Over 750 people congregated in MacEwan Hall on Tuesday to hear an impassioned speech from George Galloway, the outspoken former British politician currently embarking on a cross-Canada speaking tour. The controversial anti-war activist criticized the Canadian government and Canadian media on subjects ranging from his suspension from Canada, to the war in Afghanistan and the Israel-Palestine conflict.
A staunch defender of Palestine, Galloway was refused entry by the Canada Border Services Agency in 2009 after donating money to Hamas. The decision was recently overturned but Galloway still had harsh words for Jason Kenney, the Calgary MP responsible for his suspension.
"So Mr. Kenney, you'd be better to meet me man-to-man and resolve it, because if you don't the courts will," Galloway said.
The federal immigration minister had been sent numerous invitations to the public speaking event but his reserved seat remained empty.
"I'm not going to let it rest," Galloway announced to cheers from the largely sympathetic crowd. "Because Canada remains a country governed by law, not by the whim of here today, gone tomorrow."
"What's gone wrong with Canada?" was a major theme of Galloway's speech as he waxed nostalgic about the country he dealt with frequently during his 25 years in the British Parliament.
"How did a country that was loved, respected, admired in the world . . . how did a country like Canada, once regarded as the kinder, gentler North-American state, turn into the Alamo, the last ditch, dead-end, voodoo diplomatics of a George W. Bush government here in Ottawa?" asked Galloway. "I don't understand how that could have happened."
Galloway spoke harshly of the Canadian government's recent reversal on keeping troops in Afghanistan, calling the ruling Conservatives and the Liberal opposition, who didn't push for a vote in Parliament on the issue, "Tweedle-dee and Tweedle-dum."
As an advocate for Palestinians, Galloway's principal concern was the government's biased treatment of the conflict between the West Bank, Gaza and Israel. He declared Harper's support of Israel "a badge of shame," citing Canada's failed bid for a seat on the United Nations Security Council as evidence that this badge has disgraced Canada's international standing.
The Canadian government was not Galloway's only target-- the Canadian press was repeatedly denounced as having failed to provide accurate and balanced information.
"What's gone wrong with the Canadian media that it allows this kind of madness and repeats [and] regurgitates these lies?" he asked. "I've given up on the Canadian media."
President of Solidarity for Palestinian Human Rights and vice-president events for the Afghan-Canadian Students' Society Jaya Taqat was a principal organizer of the event and was thrilled with the attendance, hoping that it positively affected students in the crowd.
"We live in the city where Kenney comes from and Harper comes from and it's important for us to get politically involved to help change the climate that exists out there in the world and that involves the human rights abuses and the other things that occur that violate international law," Taqat said. "Hearing speakers like this just helps enlighten other students and it helps get us interested in other avenues for activism."

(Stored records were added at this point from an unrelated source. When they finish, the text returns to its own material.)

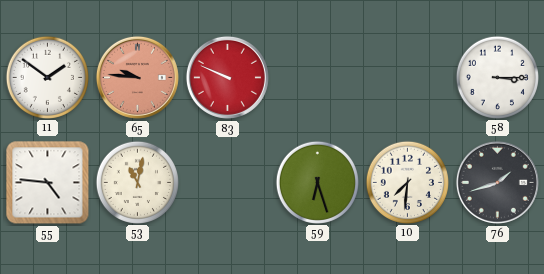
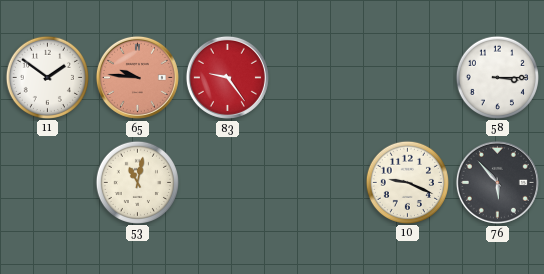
83: 9:49 -> 9:24
55: 4:46 -> none
59: 6:27 -> none
10: 7:31 -> 9:19
76: 1:42 -> 5:53
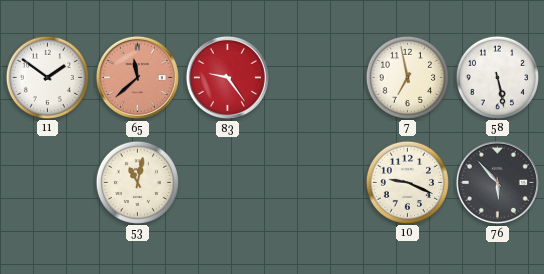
65: 9:46 -> 11:38
7: none -> 6:58
58: 3:15 -> 5:28
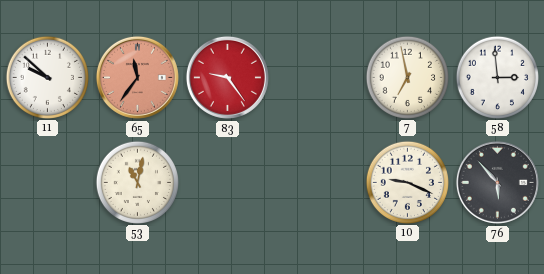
11: 1:51 -> 9:52
65: 11:38 -> 11:36
58: 5:28 -> 2:59
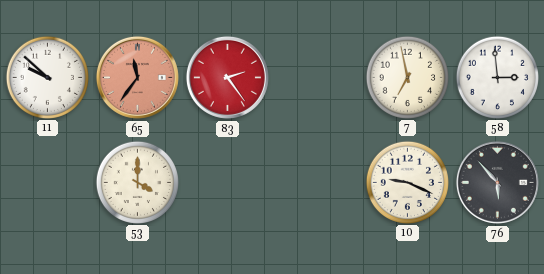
83: 9:24 -> 2:24
53: 11:02 -> 4:00
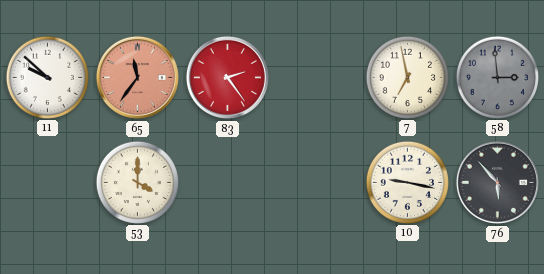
58 dial: white -> grey
10: 9:19 -> 9:17
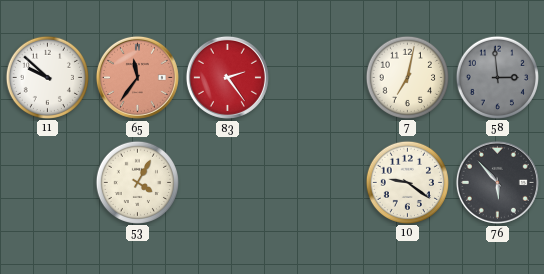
7: 6:58 -> 7:02
53: 4:00 -> 4:05
10: 9:17 -> 9:21
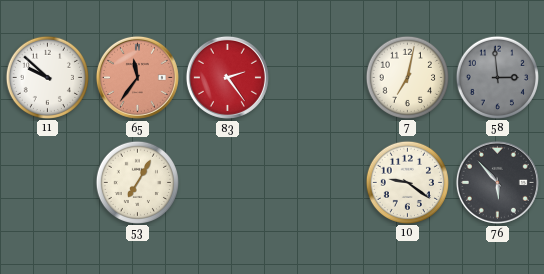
53: 4:05 -> 7:05
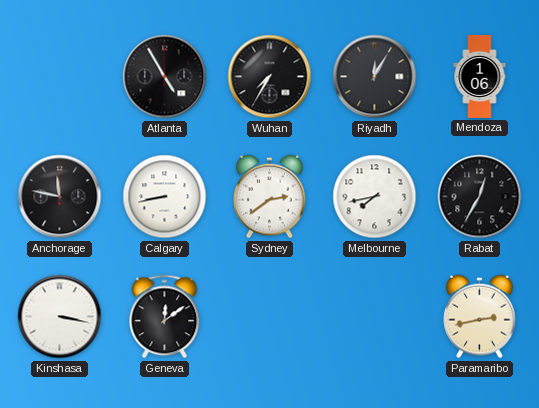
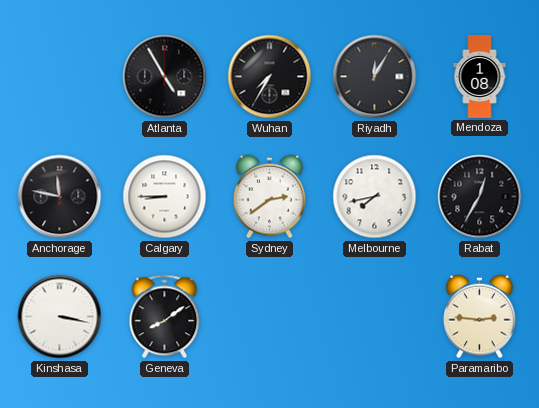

Director of campus security Lanny Fritz expressed concerns about security for the event after protests occurred in other cities where Galloway spoke.
"There were 400 protestors at York on his first night, so that creates some interest in us to try and get us what we're going to need in the way of security here," said Fritz. "We do anticipate there's probably going to be some people that oppose him and as long as it's a peaceful protest we're good with all that."
Only two protestors braved the cold to oppose Galloway's speech, brandishing an Israeli flag and signs denouncing Galloway as a fundraiser for terrorists.
Galloway has three more stops on his tour, which ends in Ottawa on Saturday.